• **Task to complete**:
Return every line of the material exactly.

• **Data records**:
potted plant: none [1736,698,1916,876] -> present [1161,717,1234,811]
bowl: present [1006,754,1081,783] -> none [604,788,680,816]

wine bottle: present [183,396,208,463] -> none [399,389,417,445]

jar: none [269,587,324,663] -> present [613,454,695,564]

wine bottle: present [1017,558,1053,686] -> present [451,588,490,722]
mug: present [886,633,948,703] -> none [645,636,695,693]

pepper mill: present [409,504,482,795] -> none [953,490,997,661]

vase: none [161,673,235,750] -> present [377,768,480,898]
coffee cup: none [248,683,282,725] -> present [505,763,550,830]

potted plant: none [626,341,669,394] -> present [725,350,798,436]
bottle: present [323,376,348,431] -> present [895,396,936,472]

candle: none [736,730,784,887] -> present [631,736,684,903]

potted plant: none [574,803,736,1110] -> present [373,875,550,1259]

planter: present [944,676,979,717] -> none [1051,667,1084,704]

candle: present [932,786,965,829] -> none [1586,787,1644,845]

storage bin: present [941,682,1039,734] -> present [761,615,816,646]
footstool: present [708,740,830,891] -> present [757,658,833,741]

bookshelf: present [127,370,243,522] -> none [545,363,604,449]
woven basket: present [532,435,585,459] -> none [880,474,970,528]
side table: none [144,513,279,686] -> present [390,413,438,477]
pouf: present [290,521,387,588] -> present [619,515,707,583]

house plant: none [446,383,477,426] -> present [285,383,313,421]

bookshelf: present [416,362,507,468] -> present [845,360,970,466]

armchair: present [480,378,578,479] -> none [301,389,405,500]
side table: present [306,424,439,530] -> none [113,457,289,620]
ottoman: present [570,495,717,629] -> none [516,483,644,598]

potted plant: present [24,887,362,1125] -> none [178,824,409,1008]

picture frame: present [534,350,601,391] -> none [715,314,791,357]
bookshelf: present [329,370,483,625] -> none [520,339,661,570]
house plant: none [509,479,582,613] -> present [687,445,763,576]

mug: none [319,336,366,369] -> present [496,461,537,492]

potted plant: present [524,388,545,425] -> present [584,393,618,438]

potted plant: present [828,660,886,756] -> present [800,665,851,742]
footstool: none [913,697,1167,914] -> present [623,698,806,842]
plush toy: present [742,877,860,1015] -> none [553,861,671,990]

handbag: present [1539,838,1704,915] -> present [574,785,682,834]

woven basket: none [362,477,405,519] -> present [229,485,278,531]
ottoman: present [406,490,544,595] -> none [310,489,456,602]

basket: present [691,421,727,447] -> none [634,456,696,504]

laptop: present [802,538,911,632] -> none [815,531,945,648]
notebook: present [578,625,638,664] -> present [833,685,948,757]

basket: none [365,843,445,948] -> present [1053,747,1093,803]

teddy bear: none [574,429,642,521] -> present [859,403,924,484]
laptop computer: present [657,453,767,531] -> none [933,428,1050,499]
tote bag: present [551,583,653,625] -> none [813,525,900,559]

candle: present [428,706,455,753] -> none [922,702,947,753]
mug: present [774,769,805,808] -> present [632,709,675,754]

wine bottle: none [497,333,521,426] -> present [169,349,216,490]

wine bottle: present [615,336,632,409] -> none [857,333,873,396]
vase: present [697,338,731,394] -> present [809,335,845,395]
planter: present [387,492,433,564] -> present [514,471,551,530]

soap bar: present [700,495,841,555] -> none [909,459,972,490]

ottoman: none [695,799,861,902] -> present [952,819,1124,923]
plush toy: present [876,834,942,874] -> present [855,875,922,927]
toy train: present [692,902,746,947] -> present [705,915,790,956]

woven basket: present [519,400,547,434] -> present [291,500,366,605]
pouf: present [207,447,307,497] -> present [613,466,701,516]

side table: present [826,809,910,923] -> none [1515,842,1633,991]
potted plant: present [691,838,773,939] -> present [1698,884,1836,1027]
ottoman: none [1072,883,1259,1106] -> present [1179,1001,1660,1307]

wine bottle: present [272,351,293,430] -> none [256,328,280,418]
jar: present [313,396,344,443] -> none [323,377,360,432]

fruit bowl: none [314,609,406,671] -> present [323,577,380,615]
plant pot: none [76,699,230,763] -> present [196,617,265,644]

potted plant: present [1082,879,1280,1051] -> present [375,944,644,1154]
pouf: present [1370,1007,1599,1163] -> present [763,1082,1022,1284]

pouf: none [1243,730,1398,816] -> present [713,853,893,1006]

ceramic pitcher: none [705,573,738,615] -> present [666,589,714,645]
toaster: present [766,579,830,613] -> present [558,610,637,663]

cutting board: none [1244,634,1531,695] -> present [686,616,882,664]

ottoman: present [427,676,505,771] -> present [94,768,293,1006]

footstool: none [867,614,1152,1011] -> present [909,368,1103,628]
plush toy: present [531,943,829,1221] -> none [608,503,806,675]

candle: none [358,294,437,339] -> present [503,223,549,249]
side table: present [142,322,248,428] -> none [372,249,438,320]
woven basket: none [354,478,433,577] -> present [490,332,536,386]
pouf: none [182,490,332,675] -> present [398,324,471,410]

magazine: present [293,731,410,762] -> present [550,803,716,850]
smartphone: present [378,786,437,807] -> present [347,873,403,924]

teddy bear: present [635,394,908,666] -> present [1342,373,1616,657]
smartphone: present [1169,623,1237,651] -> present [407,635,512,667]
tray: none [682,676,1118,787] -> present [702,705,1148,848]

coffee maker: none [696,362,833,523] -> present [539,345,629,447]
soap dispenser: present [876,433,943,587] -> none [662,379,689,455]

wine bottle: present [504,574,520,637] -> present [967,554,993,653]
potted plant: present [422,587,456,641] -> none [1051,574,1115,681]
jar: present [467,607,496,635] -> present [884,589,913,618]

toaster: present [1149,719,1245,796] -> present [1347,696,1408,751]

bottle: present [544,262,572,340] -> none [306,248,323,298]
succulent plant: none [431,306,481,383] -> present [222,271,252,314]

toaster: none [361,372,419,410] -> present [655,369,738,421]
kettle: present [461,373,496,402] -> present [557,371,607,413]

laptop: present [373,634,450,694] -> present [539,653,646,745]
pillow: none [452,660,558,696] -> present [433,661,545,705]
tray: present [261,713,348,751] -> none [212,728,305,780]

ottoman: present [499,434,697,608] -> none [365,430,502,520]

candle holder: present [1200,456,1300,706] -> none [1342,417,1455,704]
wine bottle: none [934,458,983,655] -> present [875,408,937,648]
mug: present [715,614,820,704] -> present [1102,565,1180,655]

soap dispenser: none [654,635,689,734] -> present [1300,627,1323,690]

• **Written answer**:
potted plant: none [1736,698,1916,876] -> present [1161,717,1234,811]
bowl: present [1006,754,1081,783] -> none [604,788,680,816]

wine bottle: present [183,396,208,463] -> none [399,389,417,445]

jar: none [269,587,324,663] -> present [613,454,695,564]

wine bottle: present [1017,558,1053,686] -> present [451,588,490,722]
mug: present [886,633,948,703] -> none [645,636,695,693]

pepper mill: present [409,504,482,795] -> none [953,490,997,661]

vase: none [161,673,235,750] -> present [377,768,480,898]
coffee cup: none [248,683,282,725] -> present [505,763,550,830]

potted plant: none [626,341,669,394] -> present [725,350,798,436]
bottle: present [323,376,348,431] -> present [895,396,936,472]

candle: none [736,730,784,887] -> present [631,736,684,903]

potted plant: none [574,803,736,1110] -> present [373,875,550,1259]

planter: present [944,676,979,717] -> none [1051,667,1084,704]

candle: present [932,786,965,829] -> none [1586,787,1644,845]

storage bin: present [941,682,1039,734] -> present [761,615,816,646]
footstool: present [708,740,830,891] -> present [757,658,833,741]

bookshelf: present [127,370,243,522] -> none [545,363,604,449]
woven basket: present [532,435,585,459] -> none [880,474,970,528]
side table: none [144,513,279,686] -> present [390,413,438,477]
pouf: present [290,521,387,588] -> present [619,515,707,583]

house plant: none [446,383,477,426] -> present [285,383,313,421]

bookshelf: present [416,362,507,468] -> present [845,360,970,466]

armchair: present [480,378,578,479] -> none [301,389,405,500]
side table: present [306,424,439,530] -> none [113,457,289,620]
ottoman: present [570,495,717,629] -> none [516,483,644,598]

potted plant: present [24,887,362,1125] -> none [178,824,409,1008]

picture frame: present [534,350,601,391] -> none [715,314,791,357]
bookshelf: present [329,370,483,625] -> none [520,339,661,570]
house plant: none [509,479,582,613] -> present [687,445,763,576]

mug: none [319,336,366,369] -> present [496,461,537,492]

potted plant: present [524,388,545,425] -> present [584,393,618,438]

potted plant: present [828,660,886,756] -> present [800,665,851,742]
footstool: none [913,697,1167,914] -> present [623,698,806,842]
plush toy: present [742,877,860,1015] -> none [553,861,671,990]

handbag: present [1539,838,1704,915] -> present [574,785,682,834]

woven basket: none [362,477,405,519] -> present [229,485,278,531]
ottoman: present [406,490,544,595] -> none [310,489,456,602]

basket: present [691,421,727,447] -> none [634,456,696,504]

laptop: present [802,538,911,632] -> none [815,531,945,648]
notebook: present [578,625,638,664] -> present [833,685,948,757]

basket: none [365,843,445,948] -> present [1053,747,1093,803]

teddy bear: none [574,429,642,521] -> present [859,403,924,484]
laptop computer: present [657,453,767,531] -> none [933,428,1050,499]
tote bag: present [551,583,653,625] -> none [813,525,900,559]

candle: present [428,706,455,753] -> none [922,702,947,753]
mug: present [774,769,805,808] -> present [632,709,675,754]

wine bottle: none [497,333,521,426] -> present [169,349,216,490]

wine bottle: present [615,336,632,409] -> none [857,333,873,396]
vase: present [697,338,731,394] -> present [809,335,845,395]
planter: present [387,492,433,564] -> present [514,471,551,530]

soap bar: present [700,495,841,555] -> none [909,459,972,490]

ottoman: none [695,799,861,902] -> present [952,819,1124,923]
plush toy: present [876,834,942,874] -> present [855,875,922,927]
toy train: present [692,902,746,947] -> present [705,915,790,956]

woven basket: present [519,400,547,434] -> present [291,500,366,605]
pouf: present [207,447,307,497] -> present [613,466,701,516]

side table: present [826,809,910,923] -> none [1515,842,1633,991]
potted plant: present [691,838,773,939] -> present [1698,884,1836,1027]
ottoman: none [1072,883,1259,1106] -> present [1179,1001,1660,1307]

wine bottle: present [272,351,293,430] -> none [256,328,280,418]
jar: present [313,396,344,443] -> none [323,377,360,432]

fruit bowl: none [314,609,406,671] -> present [323,577,380,615]
plant pot: none [76,699,230,763] -> present [196,617,265,644]

potted plant: present [1082,879,1280,1051] -> present [375,944,644,1154]
pouf: present [1370,1007,1599,1163] -> present [763,1082,1022,1284]

pouf: none [1243,730,1398,816] -> present [713,853,893,1006]

ceramic pitcher: none [705,573,738,615] -> present [666,589,714,645]
toaster: present [766,579,830,613] -> present [558,610,637,663]

cutting board: none [1244,634,1531,695] -> present [686,616,882,664]

ottoman: present [427,676,505,771] -> present [94,768,293,1006]

footstool: none [867,614,1152,1011] -> present [909,368,1103,628]
plush toy: present [531,943,829,1221] -> none [608,503,806,675]

candle: none [358,294,437,339] -> present [503,223,549,249]
side table: present [142,322,248,428] -> none [372,249,438,320]
woven basket: none [354,478,433,577] -> present [490,332,536,386]
pouf: none [182,490,332,675] -> present [398,324,471,410]

magazine: present [293,731,410,762] -> present [550,803,716,850]
smartphone: present [378,786,437,807] -> present [347,873,403,924]

teddy bear: present [635,394,908,666] -> present [1342,373,1616,657]
smartphone: present [1169,623,1237,651] -> present [407,635,512,667]
tray: none [682,676,1118,787] -> present [702,705,1148,848]

coffee maker: none [696,362,833,523] -> present [539,345,629,447]
soap dispenser: present [876,433,943,587] -> none [662,379,689,455]

wine bottle: present [504,574,520,637] -> present [967,554,993,653]
potted plant: present [422,587,456,641] -> none [1051,574,1115,681]
jar: present [467,607,496,635] -> present [884,589,913,618]

toaster: present [1149,719,1245,796] -> present [1347,696,1408,751]

bottle: present [544,262,572,340] -> none [306,248,323,298]
succulent plant: none [431,306,481,383] -> present [222,271,252,314]

toaster: none [361,372,419,410] -> present [655,369,738,421]
kettle: present [461,373,496,402] -> present [557,371,607,413]

laptop: present [373,634,450,694] -> present [539,653,646,745]
pillow: none [452,660,558,696] -> present [433,661,545,705]
tray: present [261,713,348,751] -> none [212,728,305,780]

ottoman: present [499,434,697,608] -> none [365,430,502,520]

candle holder: present [1200,456,1300,706] -> none [1342,417,1455,704]
wine bottle: none [934,458,983,655] -> present [875,408,937,648]
mug: present [715,614,820,704] -> present [1102,565,1180,655]

soap dispenser: none [654,635,689,734] -> present [1300,627,1323,690]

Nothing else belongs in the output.